• **Information**
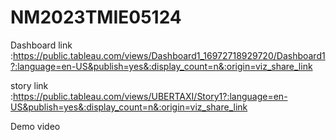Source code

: # NM2023TMIE05124

Dashboard link :https://public.tableau.com/views/Dashboard1_16972718929720/Dashboard1?:language=en-US&publish=yes&:display_count=n&:origin=viz_share_link

story link :https://public.tableau.com/views/UBERTAXI/Story1?:language=en-US&publish=yes&:display_count=n&:origin=viz_share_link

Demo video
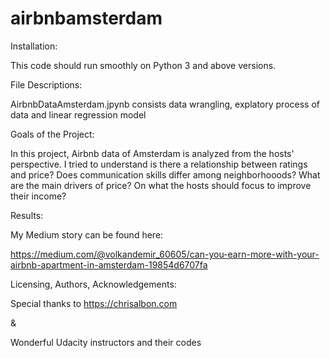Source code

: # airbnbamsterdam
Installation: 

This code should run smoothly on Python 3 and above versions.


File Descriptions: 

AirbnbDataAmsterdam.jpynb consists data wrangling, explatory process of data and linear regression model

Goals of the Project: 

In this project, Airbnb data of Amsterdam is analyzed from the hosts' perspective. 
I tried to understand is there a relationship between ratings and price?
Does communication skills differ among neighborhooods?
What are the main drivers of price?
On what the hosts should focus to improve their income?

Results:

My Medium story can be found here:

https://medium.com/@volkandemir_60605/can-you-earn-more-with-your-airbnb-apartment-in-amsterdam-19854d6707fa


Licensing, Authors, Acknowledgements:


Special thanks to
https://chrisalbon.com

&

Wonderful Udacity instructors and their codes
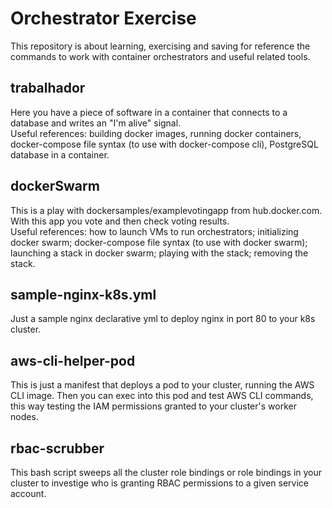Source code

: # Orchestrator Exercise
This repository is about learning, exercising and saving for reference the commands to work with container orchestrators and useful related tools. 

## trabalhador
Here you have a piece of software in a container that connects to a database and writes an "I'm alive" signal.  
Useful references: building docker images, running docker containers, docker-compose file syntax (to use with docker-compose cli), PostgreSQL database in a container.  

## dockerSwarm
This is a play with dockersamples/examplevotingapp from hub.docker.com. With this app you vote and then check voting results.  
Useful references: how to launch VMs to run orchestrators; initializing docker swarm; docker-compose file syntax (to use with docker swarm); launching a stack in docker swarm; playing with the stack; removing the stack.  

## sample-nginx-k8s.yml
Just a sample nginx declarative yml to deploy nginx in port 80 to your k8s cluster.
  
## aws-cli-helper-pod  
This is just a manifest that deploys a pod to your cluster, running the AWS CLI image. Then you can exec into this pod and test AWS CLI commands, this way testing the IAM permissions granted to your cluster's worker nodes.  
  
## rbac-scrubber  
This bash script sweeps all the cluster role bindings or role bindings in your cluster to investige who is granting RBAC permissions to a given service account.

• **Job**
Copy out each line in the rows above that contains the string "compose".

• **Expected answer**
Useful references: building docker images, running docker containers, docker-compose file syntax (to use with docker-compose cli), PostgreSQL database in a container.  
Useful references: how to launch VMs to run orchestrators; initializing docker swarm; docker-compose file syntax (to use with docker swarm); launching a stack in docker swarm; playing with the stack; removing the stack.  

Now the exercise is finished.